• [Supplied material]:
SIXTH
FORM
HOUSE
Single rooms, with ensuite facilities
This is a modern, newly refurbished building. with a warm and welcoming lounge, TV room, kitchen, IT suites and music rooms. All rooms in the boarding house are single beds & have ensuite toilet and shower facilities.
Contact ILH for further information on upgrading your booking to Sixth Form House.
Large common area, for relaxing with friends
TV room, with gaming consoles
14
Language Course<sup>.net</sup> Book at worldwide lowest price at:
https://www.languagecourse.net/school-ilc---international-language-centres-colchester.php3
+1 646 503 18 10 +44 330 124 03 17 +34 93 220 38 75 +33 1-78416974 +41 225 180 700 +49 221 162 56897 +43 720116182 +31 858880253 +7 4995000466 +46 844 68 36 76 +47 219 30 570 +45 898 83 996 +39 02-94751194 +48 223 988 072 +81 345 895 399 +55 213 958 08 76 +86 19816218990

• [Work instruction]:
For every entry in the records above, write an exact copy.

• [Written solution]:
SIXTH
FORM
HOUSE
Single rooms, with ensuite facilities
This is a modern, newly refurbished building. with a warm and welcoming lounge, TV room, kitchen, IT suites and music rooms. All rooms in the boarding house are single beds & have ensuite toilet and shower facilities.
Contact ILH for further information on upgrading your booking to Sixth Form House.
Large common area, for relaxing with friends
TV room, with gaming consoles
14
Language Course<sup>.net</sup> Book at worldwide lowest price at:
https://www.languagecourse.net/school-ilc---international-language-centres-colchester.php3
+1 646 503 18 10 +44 330 124 03 17 +34 93 220 38 75 +33 1-78416974 +41 225 180 700 +49 221 162 56897 +43 720116182 +31 858880253 +7 4995000466 +46 844 68 36 76 +47 219 30 570 +45 898 83 996 +39 02-94751194 +48 223 988 072 +81 345 895 399 +55 213 958 08 76 +86 19816218990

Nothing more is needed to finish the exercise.